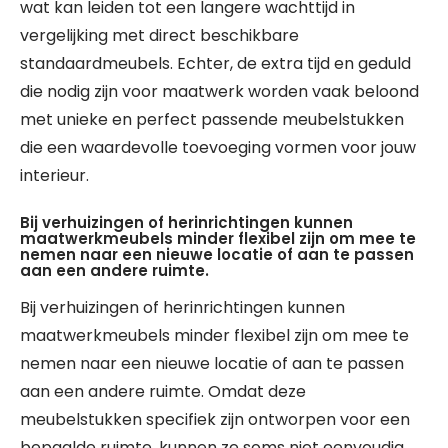
wat kan leiden tot een langere wachttijd in
vergelijking met direct beschikbare
standaardmeubels. Echter, de extra tijd en geduld
die nodig zijn voor maatwerk worden vaak beloond
met unieke en perfect passende meubelstukken
die een waardevolle toevoeging vormen voor jouw
interieur.
Bij verhuizingen of herinrichtingen kunnen
maatwerkmeubels minder flexibel zijn om mee te
nemen naar een nieuwe locatie of aan te passen
aan een andere ruimte.
Bij verhuizingen of herinrichtingen kunnen
maatwerkmeubels minder flexibel zijn om mee te
nemen naar een nieuwe locatie of aan te passen
aan een andere ruimte. Omdat deze
meubelstukken specifiek zijn ontworpen voor een
bepaalde ruimte, kunnen ze soms niet eenvoudig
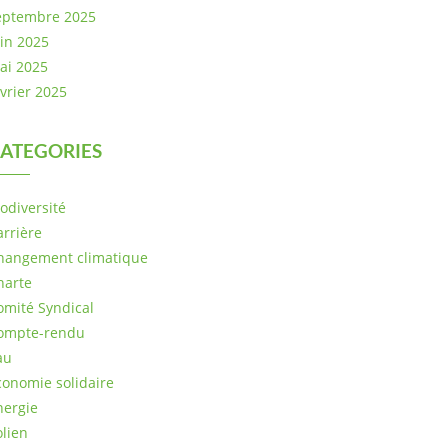
eptembre 2025
uin 2025
ai 2025
évrier 2025
ATEGORIES
iodiversité
arrière
hangement climatique
harte
omité Syndical
ompte-rendu
au
conomie solidaire
nergie
olien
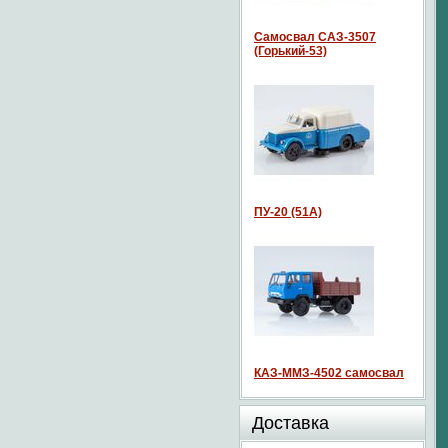
Самосвал САЗ-3507
(Горький-53)
ПУ-20 (51А)
КАЗ-ММЗ-4502 самосвал
Доставка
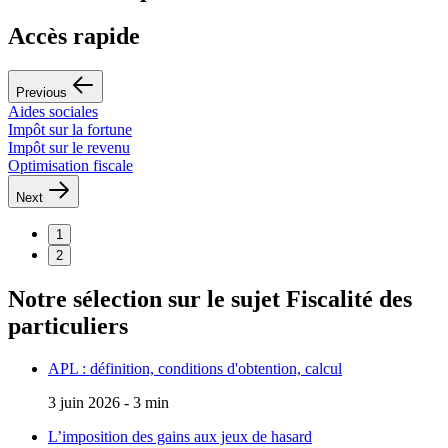
Accès rapide
Previous
Aides sociales
T
Impôt sur la fortune
Impôt sur le revenu
Optimisation fiscale
Next
1
2
Notre sélection sur le sujet
Fiscalité des
particuliers
APL : définition, conditions d'obtention, calcul
3 juin 2026 - 3 min
L’imposition des gains aux jeux de hasard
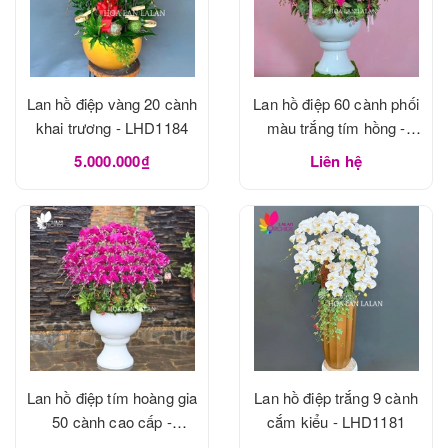
Lan hồ điệp vàng 20 cành
Lan hồ điệp 60 cành phối
khai trương - LHD1184
màu trắng tím hồng -
LHD1183
5.000.000₫
Liên hệ
Lan hồ điệp tím hoàng gia
Lan hồ điệp trắng 9 cành
50 cành cao cấp -
cắm kiểu - LHD1181
LHD1182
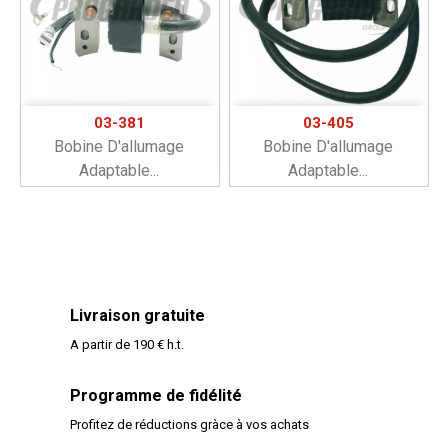
03-381
03-405
Bobine D'allumage
Bobine D'allumage
Adaptable...
Adaptable...
Livraison gratuite
A partir de 190 € h.t.
Programme de fidélité
Profitez de réductions gràce à vos achats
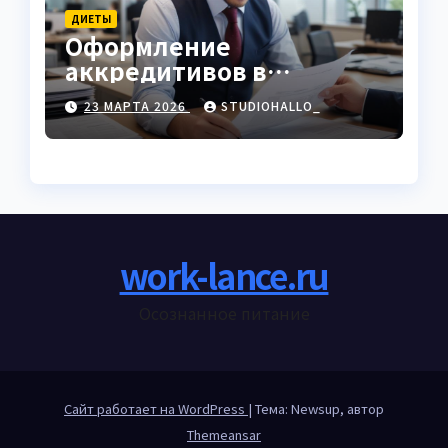
ДИЕТЫ
Оформление
аккредитивов в
международной
23 МАРТА 2026
STUDIOHALLO_
торговле
work-lance.ru
Осознанное питание
Сайт работает на WordPress
|
Тема: Newsup, автор
Themeansar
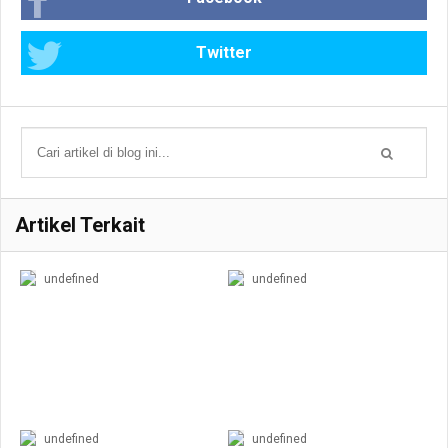
Twitter
Artikel Terkait
undefined
undefined
undefined
undefined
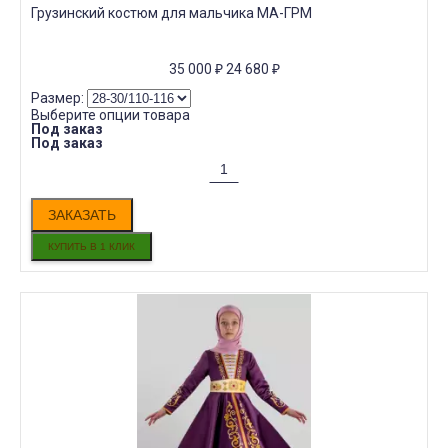
Грузинский костюм для мальчика МА-ГРМ
35 000
₽
24 680
₽
Размер:
Выберите опции товара
Под заказ
Под заказ
ЗАКАЗАТЬ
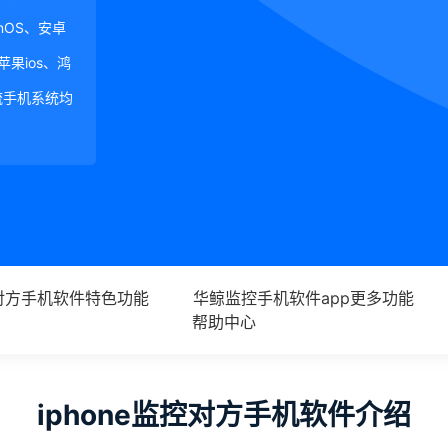
ginOS、安卓
、苹果ios、鸿
等主流手机系统均
控对方手机软件特色功能
华鲸监控手机软件app更多功能
帮助中心
iphone监控对方手机软件介绍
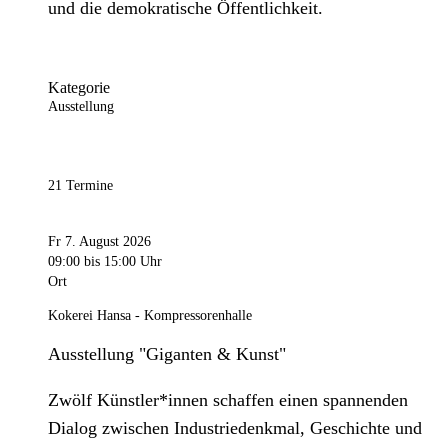
und die demokratische Öffentlichkeit.
Kategorie
Ausstellung
21 Termine
Fr 7. August 2026
09:00
bis 15:00 Uhr
Ort
Kokerei Hansa - Kompressorenhalle
Ausstellung "Giganten & Kunst"
Zwölf Künstler*innen schaffen einen spannenden
Dialog zwischen Industriedenkmal, Geschichte und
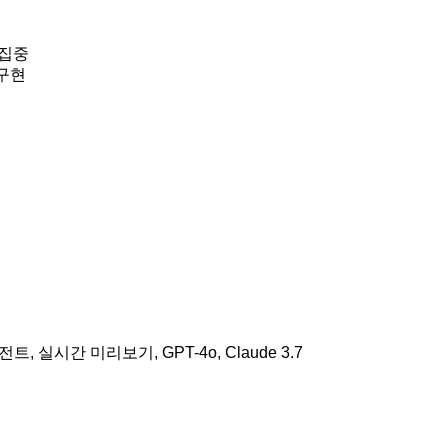
 집중
 구현
, 실시간 미리보기, GPT-4o, Claude 3.7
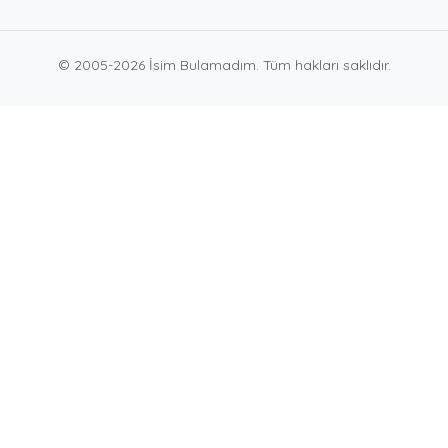
© 2005-2026 İsim Bulamadım. Tüm hakları saklıdır.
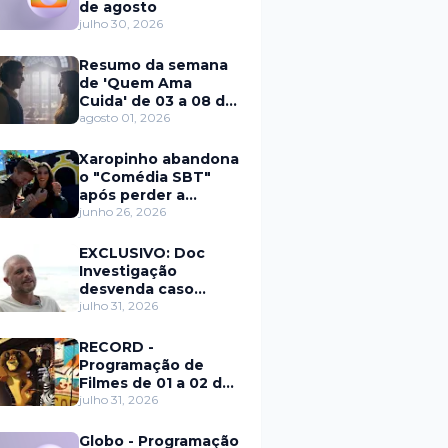
de agosto
julho 30, 2026
Resumo da semana
de 'Quem Ama
Cuida' de 03 a 08 de
agosto
agosto 01, 2026
Xaropinho abandona
o "Comédia SBT"
após perder a
paciência com Sarro
junho 26, 2026
e Capella
EXCLUSIVO: Doc
Investigação
desvenda caso
Eduardo Martins e
julho 31, 2026
aponta mulher por
trás de fraude
RECORD -
internacional
Programação de
Filmes de 01 a 02 de
agosto
julho 31, 2026
Globo - Programação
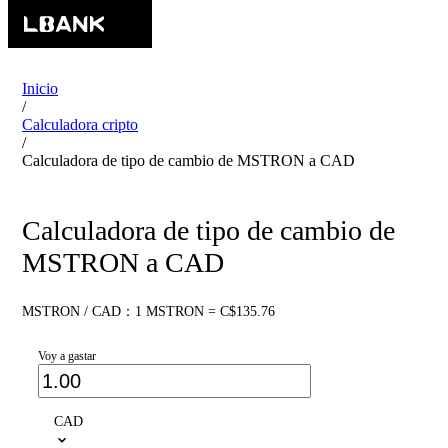
Inicio
/
Calculadora cripto
/
Calculadora de tipo de cambio de MSTRON a CAD
Calculadora de tipo de cambio de
MSTRON a CAD
MSTRON / CAD：1 MSTRON = C$135.76
Voy a gastar
CAD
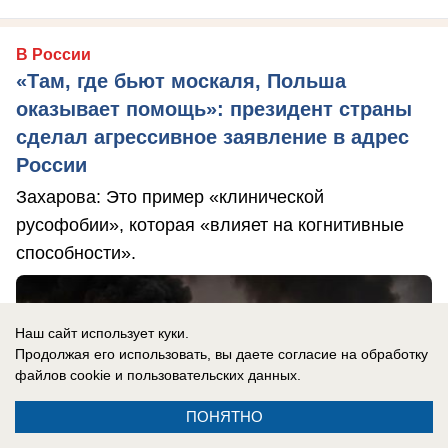
В России
«Там, где бьют москаля, Польша
оказывает помощь»: президент страны
сделал агрессивное заявление в адрес
России
Захарова: Это пример «клинической
русофобии», которая «влияет на когнитивные
способности».
Наш сайт использует куки.
Продолжая его использовать, вы даете согласие на обработку
файлов cookie
и пользовательских данных.
ПОНЯТНО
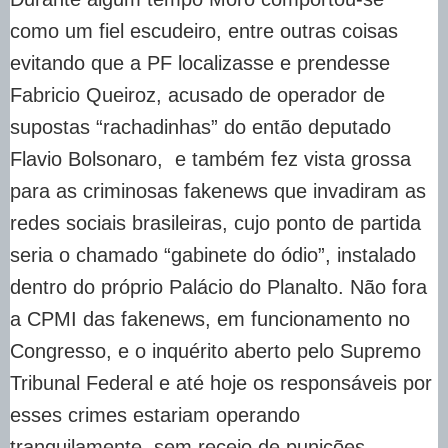
como um fiel escudeiro, entre outras coisas
evitando que a PF localizasse e prendesse
Fabricio Queiroz, acusado de operador de
supostas “rachadinhas” do então deputado
Flavio Bolsonaro, e também fez vista grossa
para as criminosas fakenews que invadiram as
redes sociais brasileiras, cujo ponto de partida
seria o chamado “gabinete do ódio”, instalado
dentro do próprio Palácio do Planalto. Não fora
a CPMI das fakenews, em funcionamento no
Congresso, e o inquérito aberto pelo Supremo
Tribunal Federal e até hoje os responsáveis por
esses crimes estariam operando
tranquilamente, sem receio de punições,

- **WHAT YOU NEED TO DO**: Repeat the data word for word. Skip the pictures.

- **ANSWER SECTION**:
wat kan leiden tot een langere wachttijd in
vergelijking met direct beschikbare
standaardmeubels. Echter, de extra tijd en geduld
die nodig zijn voor maatwerk worden vaak beloond
met unieke en perfect passende meubelstukken
die een waardevolle toevoeging vormen voor jouw
interieur.
Bij verhuizingen of herinrichtingen kunnen
maatwerkmeubels minder flexibel zijn om mee te
nemen naar een nieuwe locatie of aan te passen
aan een andere ruimte.
Bij verhuizingen of herinrichtingen kunnen
maatwerkmeubels minder flexibel zijn om mee te
nemen naar een nieuwe locatie of aan te passen
aan een andere ruimte. Omdat deze
meubelstukken specifiek zijn ontworpen voor een
bepaalde ruimte, kunnen ze soms niet eenvoudig
eptembre 2025
uin 2025
ai 2025
évrier 2025
ATEGORIES
iodiversité
arrière
hangement climatique
harte
omité Syndical
ompte-rendu
au
conomie solidaire
nergie
olien
Самосвал САЗ-3507
(Горький-53)
ПУ-20 (51А)
КАЗ-ММЗ-4502 самосвал
Доставка
Accès rapide
Previous
Aides sociales
T
Impôt sur la fortune
Impôt sur le revenu
Optimisation fiscale
Next
1
2
Notre sélection sur le sujet
Fiscalité des
particuliers
APL : définition, conditions d'obtention, calcul
3 juin 2026 - 3 min
L’imposition des gains aux jeux de hasard
Lan hồ điệp vàng 20 cành
Lan hồ điệp 60 cành phối
khai trương - LHD1184
màu trắng tím hồng -
LHD1183
5.000.000₫
Liên hệ
Lan hồ điệp tím hoàng gia
Lan hồ điệp trắng 9 cành
50 cành cao cấp -
cắm kiểu - LHD1181
LHD1182
03-381
03-405
Bobine D'allumage
Bobine D'allumage
Adaptable...
Adaptable...
Livraison gratuite
A partir de 190 € h.t.
Programme de fidélité
Profitez de réductions gràce à vos achats
ДИЕТЫ
Оформление
аккредитивов в
международной
23 МАРТА 2026
STUDIOHALLO_
торговле
work-lance.ru
Осознанное питание
Сайт работает на WordPress
|
Тема: Newsup, автор
Themeansar
Twitter
Artikel Terkait
undefined
undefined
undefined
undefined
Грузинский костюм для мальчика МА-ГРМ
35 000
₽
24 680
₽
Размер:
Выберите опции товара
Под заказ
Под заказ
ЗАКАЗАТЬ
ginOS、安卓
、苹果ios、鸿
等主流手机系统均
控对方手机软件特色功能
华鲸监控手机软件app更多功能
帮助中心
iphone监控对方手机软件介绍
und die demokratische Öffentlichkeit.
Kategorie
Ausstellung
21 Termine
Fr 7. August 2026
09:00
bis 15:00 Uhr
Ort
Kokerei Hansa - Kompressorenhalle
Ausstellung "Giganten & Kunst"
Zwölf Künstler*innen schaffen einen spannenden
Dialog zwischen Industriedenkmal, Geschichte und
 집중
 구현
, 실시간 미리보기, GPT-4o, Claude 3.7
© 2005-2026 İsim Bulamadım. Tüm hakları saklıdır.
de agosto
julho 30, 2026
Resumo da semana
de 'Quem Ama
Cuida' de 03 a 08 de
agosto
agosto 01, 2026
Xaropinho abandona
o "Comédia SBT"
após perder a
paciência com Sarro
junho 26, 2026
e Capella
EXCLUSIVO: Doc
Investigação
desvenda caso
Eduardo Martins e
julho 31, 2026
aponta mulher por
trás de fraude
RECORD -
internacional
Programação de
Filmes de 01 a 02 de
agosto
julho 31, 2026
Globo - Programação
Inicio
/
Calculadora cripto
/
Calculadora de tipo de cambio de MSTRON a CAD
Calculadora de tipo de cambio de
MSTRON a CAD
MSTRON / CAD：1 MSTRON = C$135.76
Voy a gastar
CAD
В России
«Там, где бьют москаля, Польша
оказывает помощь»: президент страны
сделал агрессивное заявление в адрес
России
Захарова: Это пример «клинической
русофобии», которая «влияет на когнитивные
способности».
Наш сайт использует куки.
Продолжая его использовать, вы даете согласие на обработку
файлов cookie
и пользовательских данных.
ПОНЯТНО
como um fiel escudeiro, entre outras coisas
evitando que a PF localizasse e prendesse
Fabricio Queiroz, acusado de operador de
supostas “rachadinhas” do então deputado
Flavio Bolsonaro, e também fez vista grossa
para as criminosas fakenews que invadiram as
redes sociais brasileiras, cujo ponto de partida
seria o chamado “gabinete do ódio”, instalado
dentro do próprio Palácio do Planalto. Não fora
a CPMI das fakenews, em funcionamento no
Congresso, e o inquérito aberto pelo Supremo
Tribunal Federal e até hoje os responsáveis por
esses crimes estariam operando
tranquilamente, sem receio de punições,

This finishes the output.